▸ WHAT TO PRODUCE: An exact transcription of the lines below, from the first through the one containing "relational data source.", is the only output wanted.

▸ RECORD SET:

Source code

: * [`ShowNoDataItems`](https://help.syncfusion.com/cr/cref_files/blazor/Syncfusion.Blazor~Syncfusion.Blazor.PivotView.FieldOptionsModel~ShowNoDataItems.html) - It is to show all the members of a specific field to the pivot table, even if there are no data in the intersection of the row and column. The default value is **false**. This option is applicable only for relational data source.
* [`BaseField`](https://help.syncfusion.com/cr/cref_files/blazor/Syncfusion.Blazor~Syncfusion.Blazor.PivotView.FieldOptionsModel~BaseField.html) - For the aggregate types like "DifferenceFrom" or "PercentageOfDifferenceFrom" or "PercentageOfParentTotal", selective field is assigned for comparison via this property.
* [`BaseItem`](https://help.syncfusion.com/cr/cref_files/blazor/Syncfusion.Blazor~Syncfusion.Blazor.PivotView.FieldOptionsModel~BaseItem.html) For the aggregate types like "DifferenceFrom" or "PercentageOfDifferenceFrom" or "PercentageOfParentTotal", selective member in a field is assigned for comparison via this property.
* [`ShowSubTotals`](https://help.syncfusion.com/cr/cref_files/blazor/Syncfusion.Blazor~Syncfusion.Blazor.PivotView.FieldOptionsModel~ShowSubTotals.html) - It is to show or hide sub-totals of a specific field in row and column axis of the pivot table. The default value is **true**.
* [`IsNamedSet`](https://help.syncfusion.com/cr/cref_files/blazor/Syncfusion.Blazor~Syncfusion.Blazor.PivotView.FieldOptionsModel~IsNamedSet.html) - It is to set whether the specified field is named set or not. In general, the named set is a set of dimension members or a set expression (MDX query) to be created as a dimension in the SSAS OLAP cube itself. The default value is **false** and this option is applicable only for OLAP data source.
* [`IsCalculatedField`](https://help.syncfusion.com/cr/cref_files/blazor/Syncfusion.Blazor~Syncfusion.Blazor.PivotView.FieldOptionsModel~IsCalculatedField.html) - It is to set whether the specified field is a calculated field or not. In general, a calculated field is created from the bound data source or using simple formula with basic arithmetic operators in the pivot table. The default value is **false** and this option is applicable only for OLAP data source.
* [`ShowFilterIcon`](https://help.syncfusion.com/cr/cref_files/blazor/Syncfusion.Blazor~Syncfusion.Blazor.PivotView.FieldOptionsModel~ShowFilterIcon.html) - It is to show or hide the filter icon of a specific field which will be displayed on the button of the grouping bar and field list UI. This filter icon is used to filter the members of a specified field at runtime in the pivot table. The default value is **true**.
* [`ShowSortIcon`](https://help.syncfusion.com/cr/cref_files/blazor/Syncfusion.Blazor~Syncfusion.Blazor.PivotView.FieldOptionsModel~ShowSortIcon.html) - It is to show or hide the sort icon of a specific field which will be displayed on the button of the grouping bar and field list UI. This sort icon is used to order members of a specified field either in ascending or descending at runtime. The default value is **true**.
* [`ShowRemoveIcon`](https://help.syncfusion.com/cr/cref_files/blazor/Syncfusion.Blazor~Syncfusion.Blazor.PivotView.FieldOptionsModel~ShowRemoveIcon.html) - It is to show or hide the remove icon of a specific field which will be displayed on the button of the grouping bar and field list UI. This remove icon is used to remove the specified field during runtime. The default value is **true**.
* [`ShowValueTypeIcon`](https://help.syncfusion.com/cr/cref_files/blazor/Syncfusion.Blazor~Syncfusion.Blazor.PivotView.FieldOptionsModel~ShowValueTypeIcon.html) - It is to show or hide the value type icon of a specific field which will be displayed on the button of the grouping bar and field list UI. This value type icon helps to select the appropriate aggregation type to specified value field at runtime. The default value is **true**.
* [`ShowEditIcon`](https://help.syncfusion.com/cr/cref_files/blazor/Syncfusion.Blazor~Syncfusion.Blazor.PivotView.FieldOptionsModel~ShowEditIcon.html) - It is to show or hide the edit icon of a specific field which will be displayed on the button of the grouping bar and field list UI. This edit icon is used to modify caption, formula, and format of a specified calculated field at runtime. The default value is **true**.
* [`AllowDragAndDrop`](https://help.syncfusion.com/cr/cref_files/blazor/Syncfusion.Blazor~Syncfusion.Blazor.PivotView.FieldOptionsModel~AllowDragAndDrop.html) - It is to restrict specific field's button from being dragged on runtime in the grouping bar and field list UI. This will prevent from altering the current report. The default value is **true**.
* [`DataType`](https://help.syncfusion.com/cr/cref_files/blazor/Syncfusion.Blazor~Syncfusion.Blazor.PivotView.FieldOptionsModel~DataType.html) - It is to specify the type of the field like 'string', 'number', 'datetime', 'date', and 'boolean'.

▸ EXPECTED ANSWER:
Source code

: * [`ShowNoDataItems`](https://help.syncfusion.com/cr/cref_files/blazor/Syncfusion.Blazor~Syncfusion.Blazor.PivotView.FieldOptionsModel~ShowNoDataItems.html) - It is to show all the members of a specific field to the pivot table, even if there are no data in the intersection of the row and column. The default value is **false**. This option is applicable only for relational data source.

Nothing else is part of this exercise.